Still, think about what Anaxagoras did. He took a correct theory about the moon’s light, that explained the phases of the moon and their correlation with the angular distance of the moon from the sun, and applied that knowledge to solve another, seemingly unrelated, problem of astronomy: how do eclipses of the sun and moon occur? Without a telescope or sextant, without tables plotting the paths of sun and moon (such as the Babylonians had), without accurate clocks or calendars, he explained correctly, and for the very first time we know of in the history of the world, how eclipses work, predicted at what phases they could occur, and showed that they were natural and normal phenomena, not prodigies or portents. Presumably at the age of 22. But, sadly, to this day, hardly anybody gives him credit for making the second major historical breakthrough in astronomy.
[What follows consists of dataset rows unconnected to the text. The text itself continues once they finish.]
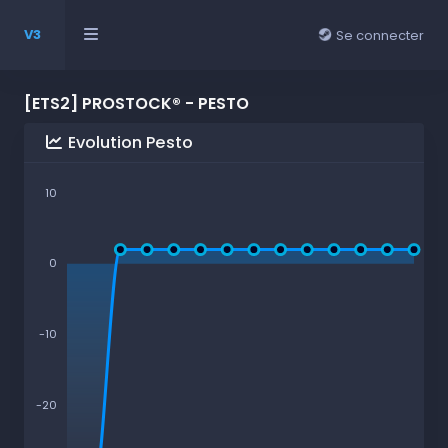
V3
Se connecter
[ETS2] PROSTOCK® - PESTO
Evolution Pesto
10
0
-10
-20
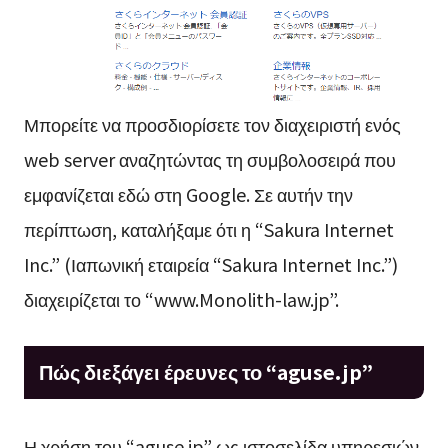
Μπορείτε να προσδιορίσετε τον διαχειριστή ενός
web server αναζητώντας τη συμβολοσειρά που
εμφανίζεται εδώ στη Google. Σε αυτήν την
περίπτωση, καταλήξαμε ότι η “Sakura Internet
Inc.” (Ιαπωνική εταιρεία “Sakura Internet Inc.”)
διαχειρίζεται το “www.Monolith-law.jp”.
Πώς διεξάγει έρευνες το “aguse.jp”
Η χρήση του “aguse.jp” ως ιστοσελίδα υπηρεσιών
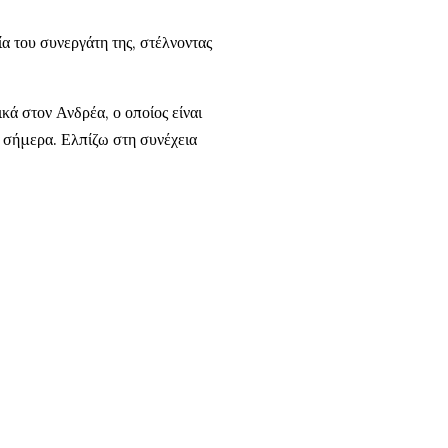
α του συνεργάτη της, στέλνοντας
ά στον Ανδρέα, ο οποίος είναι
α σήμερα. Ελπίζω στη συνέχεια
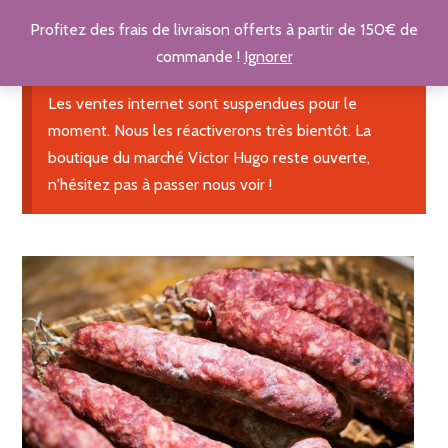
Profitez des frais de livraison offerts à partir de 150€ de
commande !
Ignorer
Les ventes internet sont suspendues pour le
moment. Nous les réactiverons très bientôt. La
boutique du marché Victor Hugo reste ouverte,
n'hésitez pas à passer nous voir !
He said the sun what a fiery stone and the moon was made of earth, LOL. Incidentally, however, the moon is made of earth. Samples of moon rocks brought back by Apollo astronauts show that the moon is composed of minerals that have the same isotopes as matter from the earth’s mantle and crust. The earth collided with a Mars-sized planet in the distant past and sent debris from planet earth into orbit, where it eventually coalesced through gravity to form a satellite.[7] The biggest news of all was the Parmenides’ scientific breakthrough discovery that the moon shines by reflected sunlight, led to Anaxagoras’ scientific breakthrough, that eclipses are caused by the blocking of the sun’s light—to the earth by the moon (solar eclipse), or to the moon by the earth (lunar eclipse).
[1] Plato Apology 26d-e.
[2] Hippolytus Refutation of All Heresies 1.8.6-8.
[3] Hippolytus Refutation 1.7.5 attributes this view to Anaximenes; but this account seems to conflict with other aspects of Anaximenes’ theory.
[4] Hippolytus Refutation 1.8.9.
[5] Plutarch The Face on the Moon 932a.
[6] Anaxagoras does not explicitly state this assumption, but his contemporary Empedocles does in his fr. 42.